"But you have heard her sing?"
He put on his coat and said impatiently, "How can she sing under the water? Who could? She sometimes tries, but nothing comes from her but great bubbles."
"She should climb on to the rock."
"How can she?" he cried again, quite angry. "The priests have blessed the air, so she cannot breathe it, and blessed the rocks, so that she cannot sit on them. But the sea no man can bless, because it is too big, and always changing. So she lives in the sea."
I was silent.
At this his face took a gentler expression. He looked at me as though something was on his mind, and going out to the entrance rock gazed at the external blue.
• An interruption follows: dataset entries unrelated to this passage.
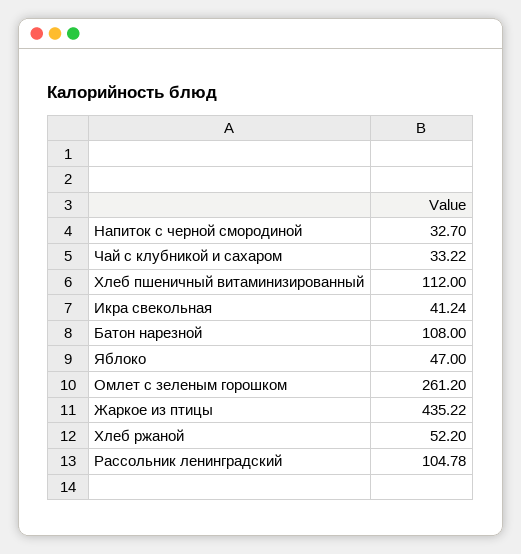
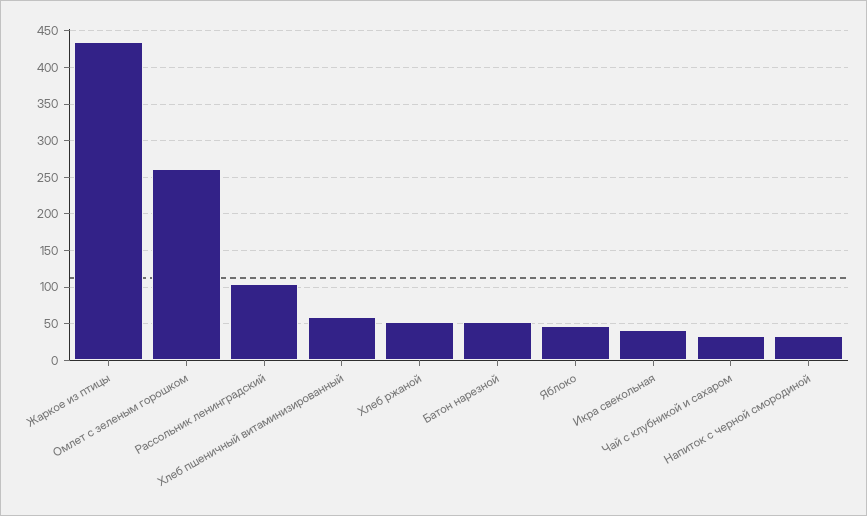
Хлеб пшеничный витаминизированный: 112 -> 60
Батон нарезной: 108 -> 50

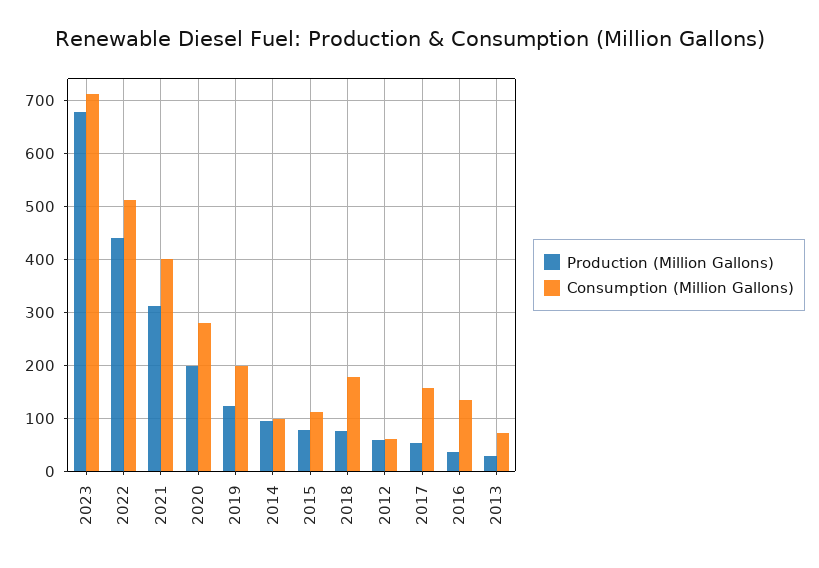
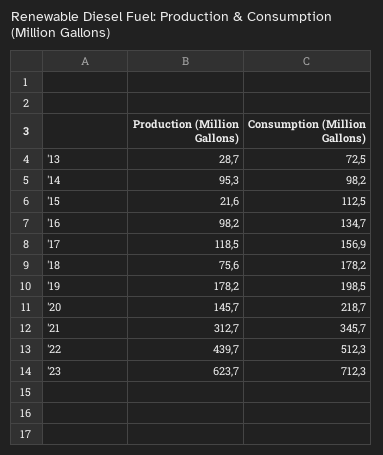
Production (Million Gallons), 2023: 680 -> 623.7
Consumption (Million Gallons), 2021: 400 -> 345.7
Production (Million Gallons), 2020: 200 -> 145.7
Consumption (Million Gallons), 2020: 280 -> 218.7
Production (Million Gallons), 2019: 120 -> 178.2
Production (Million Gallons), 2015: 80 -> 21.6
Production (Million Gallons), 2012: 60 -> none
Consumption (Million Gallons), 2012: 60 -> none
Production (Million Gallons), 2017: 60 -> 118.5
Production (Million Gallons), 2016: 40 -> 98.2

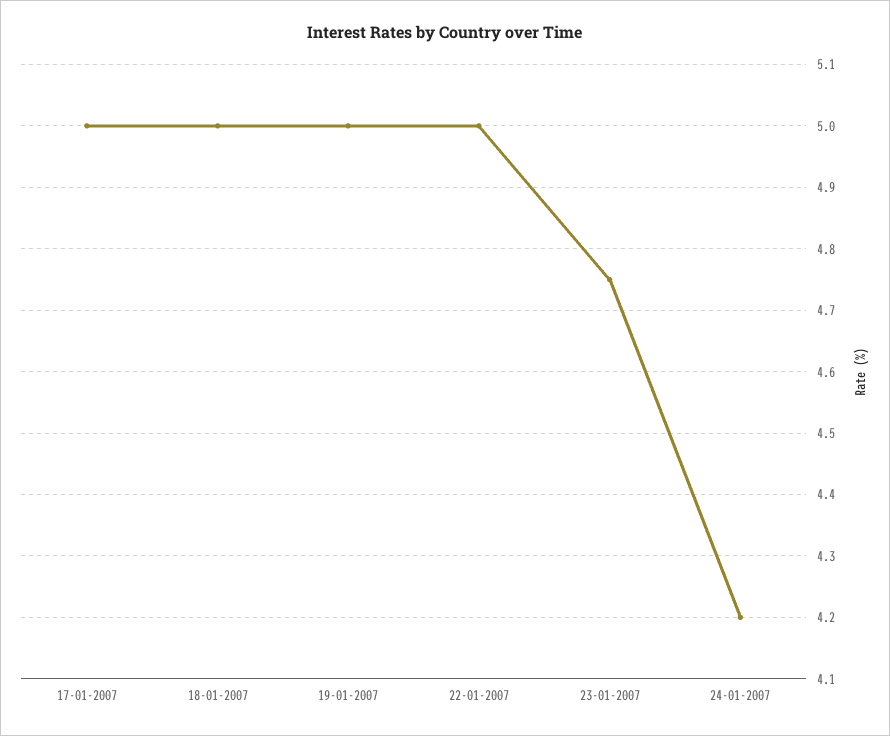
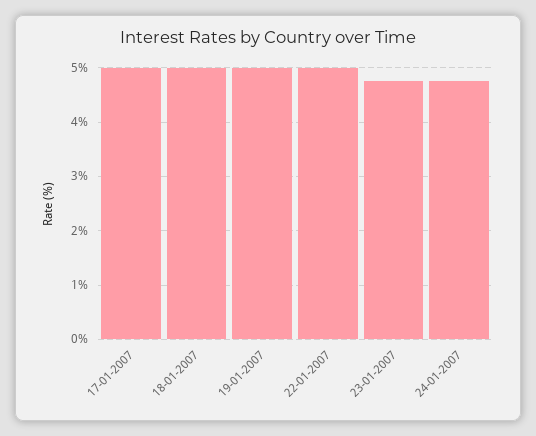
24-01-2007: 4.2 -> 4.8

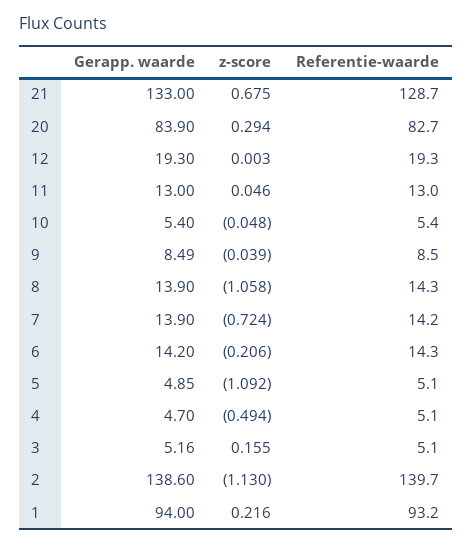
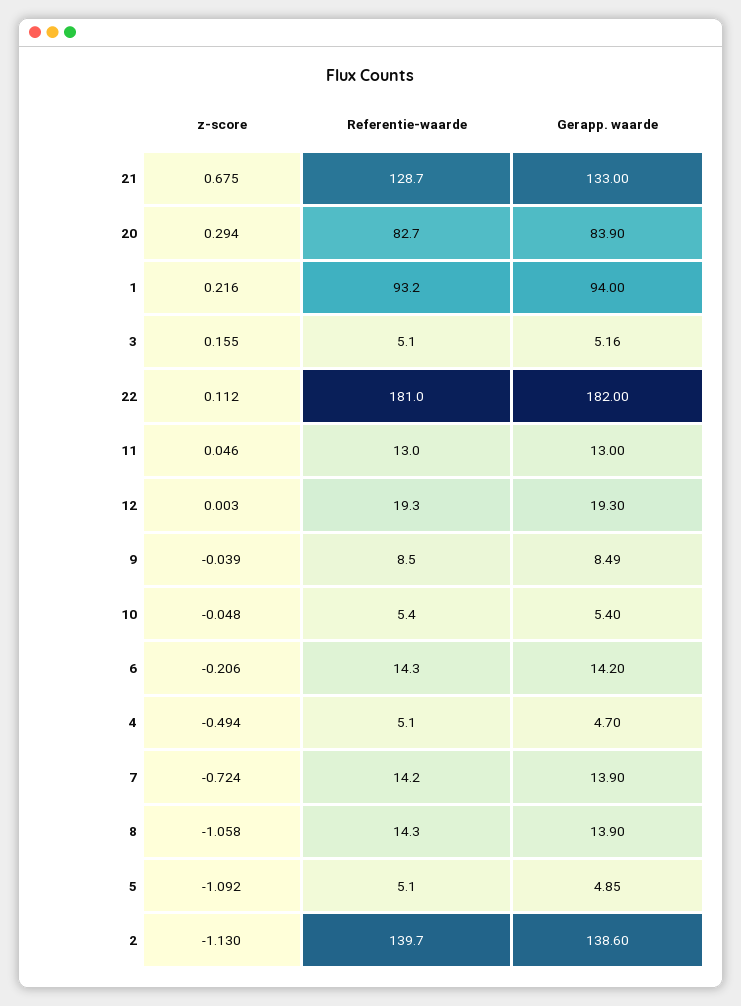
z-score, 22: none -> 0.112
Referentie-waarde, 22: none -> 181
Gerapp. waarde, 22: none -> 182

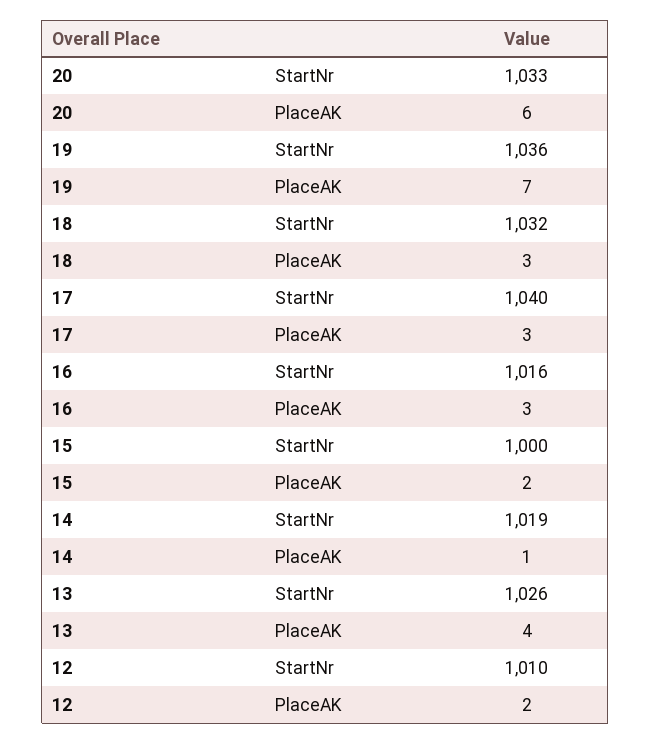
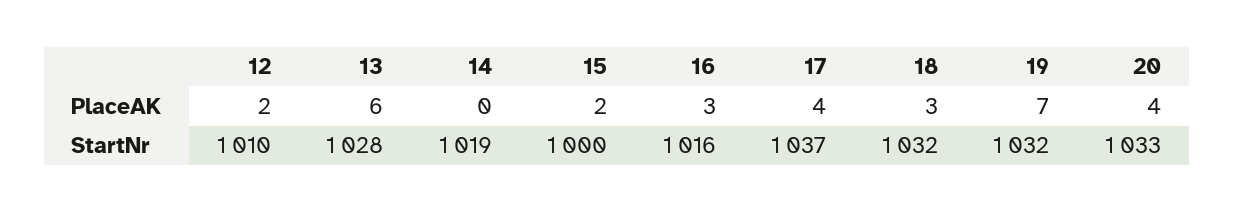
20, PlaceAK: 6 -> 4
19, StartNr: 1036 -> 1032
17, StartNr: 1040 -> 1037
17, PlaceAK: 3 -> 4
14, PlaceAK: 1 -> 0
13, StartNr: 1026 -> 1028
13, PlaceAK: 4 -> 6

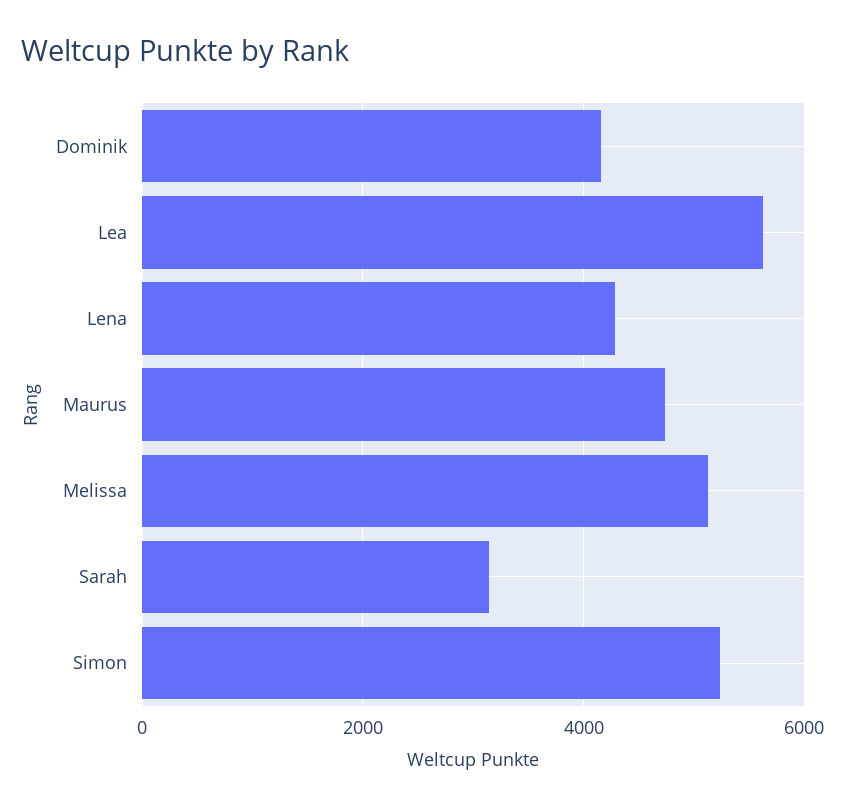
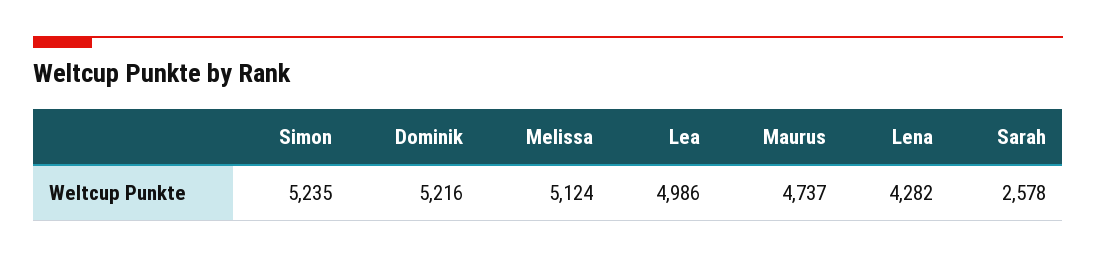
Dominik: 4200 -> 5216
Lea: 5600 -> 4986
Sarah: 3200 -> 2578

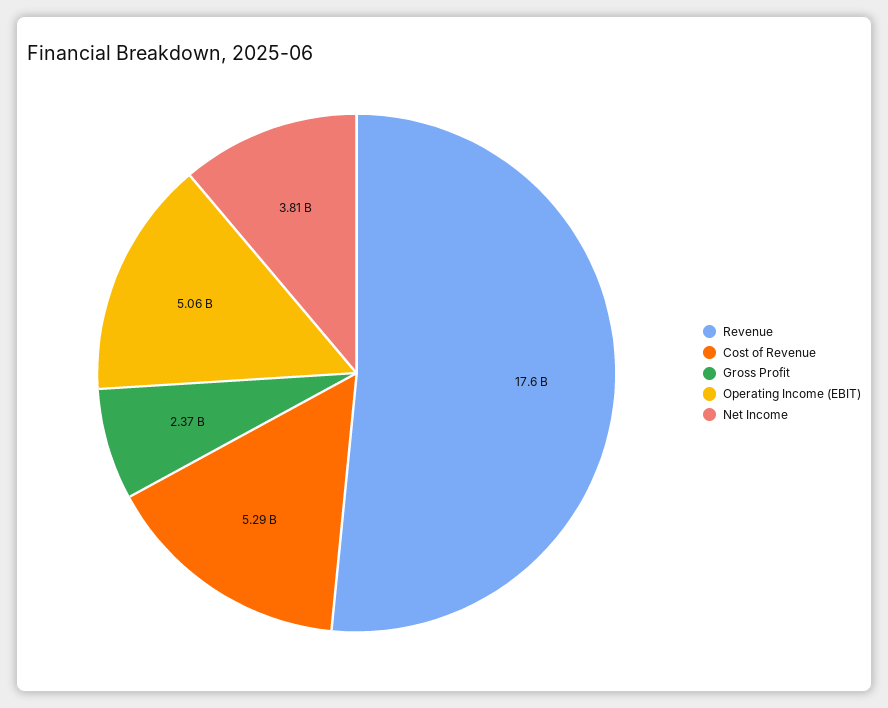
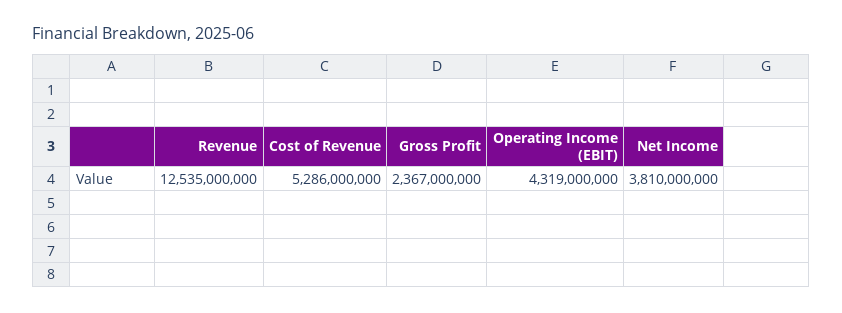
Revenue: 17600000000 -> 12535000000
Operating Income (EBIT): 5060000000 -> 4319000000

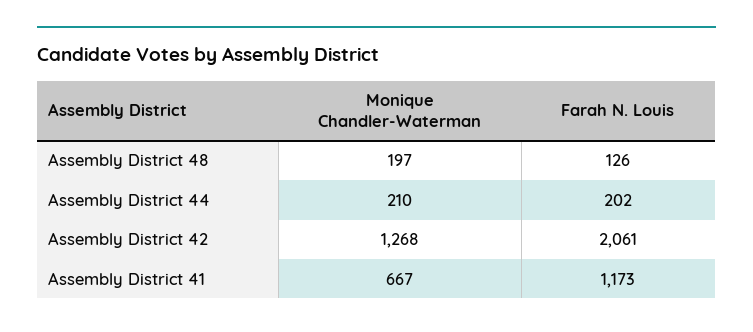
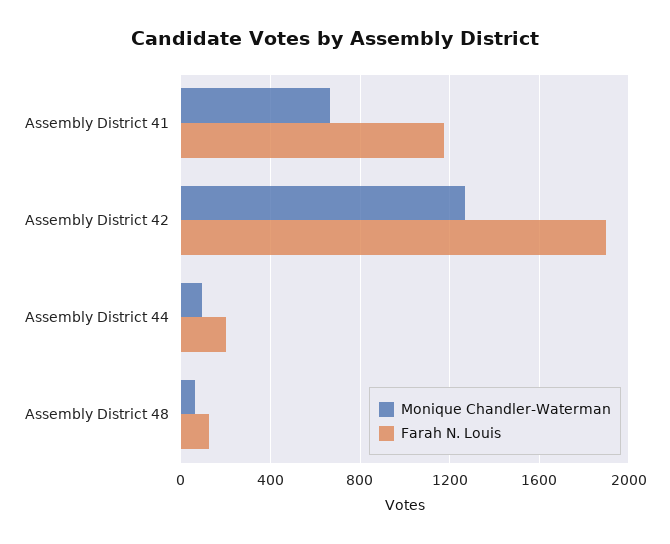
Monique Chandler-Waterman, Assembly District 48: 197 -> 50
Monique Chandler-Waterman, Assembly District 44: 210 -> 100
Farah N. Louis, Assembly District 42: 2061 -> 1900

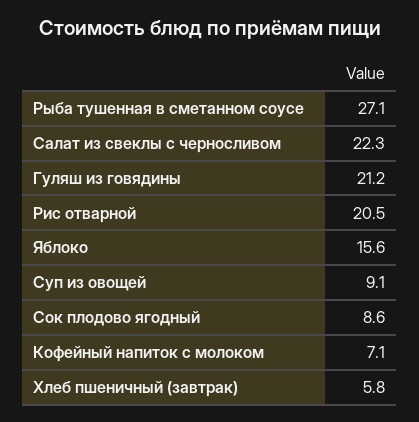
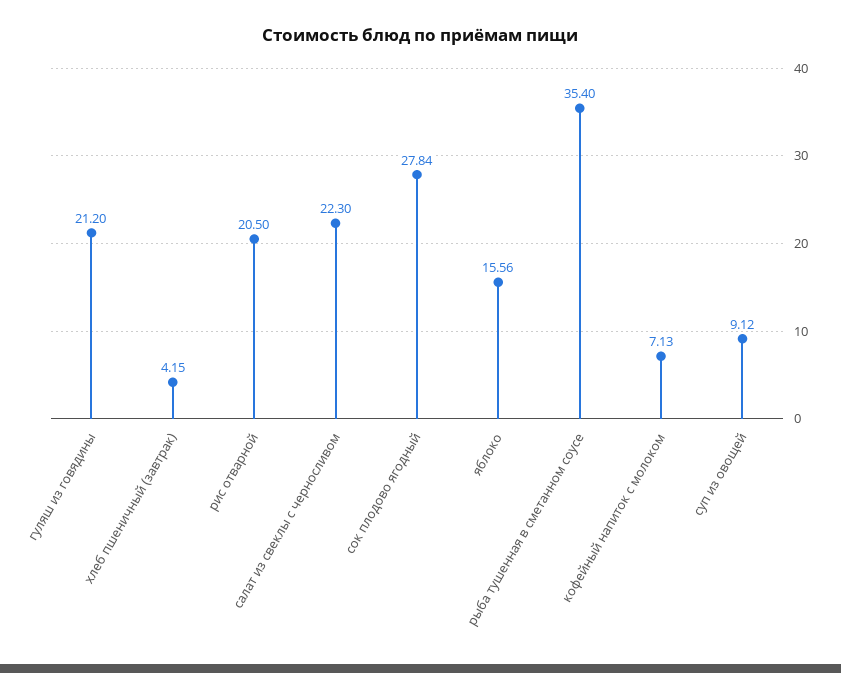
Рыба тушенная в сметанном соусе: 27.1 -> 35.4
Сок плодово ягодный: 8.6 -> 27.84
Хлеб пшеничный (завтрак): 5.8 -> 4.15

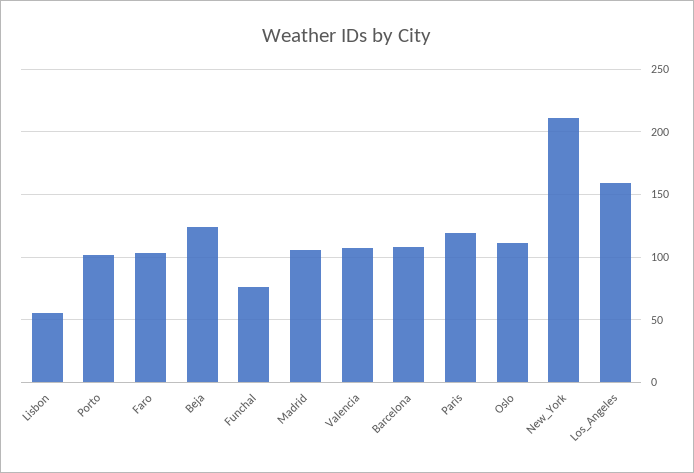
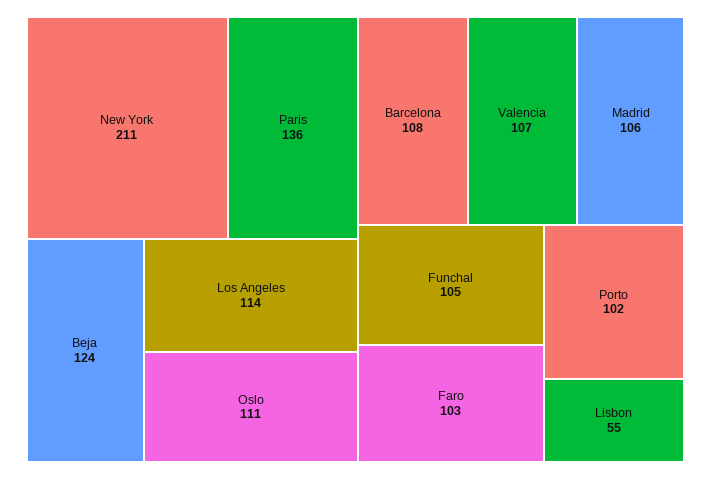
Funchal: 75 -> 105
Paris: 120 -> 136
Los_Angeles: 160 -> 114

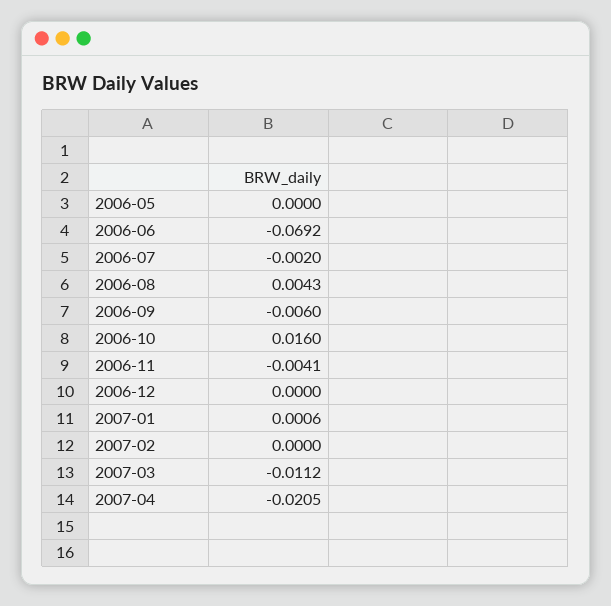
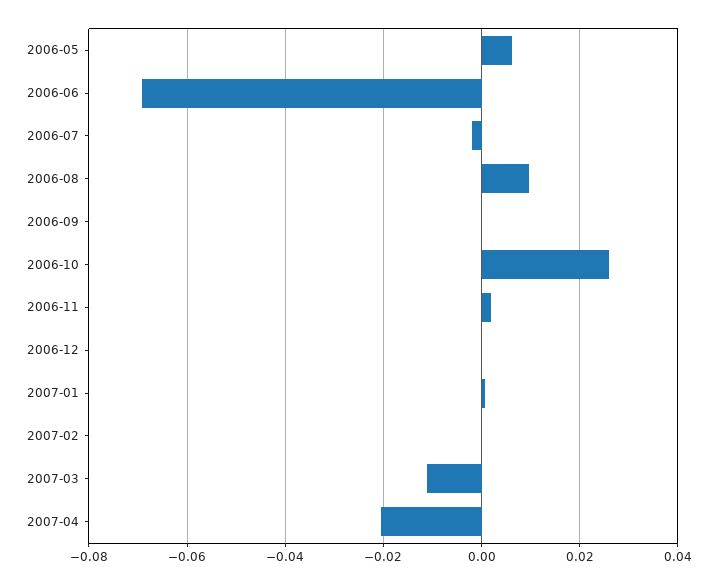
2006-05: 0 -> 0.006
2006-08: 0.0043 -> 0.01
2006-09: -0.006 -> 0
2006-10: 0.016 -> 0.026
2006-11: -0.0041 -> 0.002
Then returning into our twilight he said, "As a rule only good people see the Siren."
I made no comment. There was a pause, and he continued. "That is a very strange thing, and the priests do not know how to account for it, for she of course is wicked. Not only those who fast and go to Mass are in danger, but even those who are merely good in daily life. No one in the village had seen her for two generations. I am not surprised. We all cross ourselves before we enter the water, but it is unnecessary. Giuseppe, we thought, was safer than most. We loved him, and many of us he loved: but that is a different thing from being good."
I asked who Giuseppe was.
"That day—I was seventeen and my brother was twenty and a great deal stronger than I was, and it was the year when the visitors, who have brought such prosperity and so many alterations into the village, first began to come. One English lady in particular, of very high birth, came, and has written a book about the place, and it was through her that the Improvement Syndicate was formed, which is about to connect the hotels with the station by a funicular railway."
"Don't tell me about that lady in here," I observed.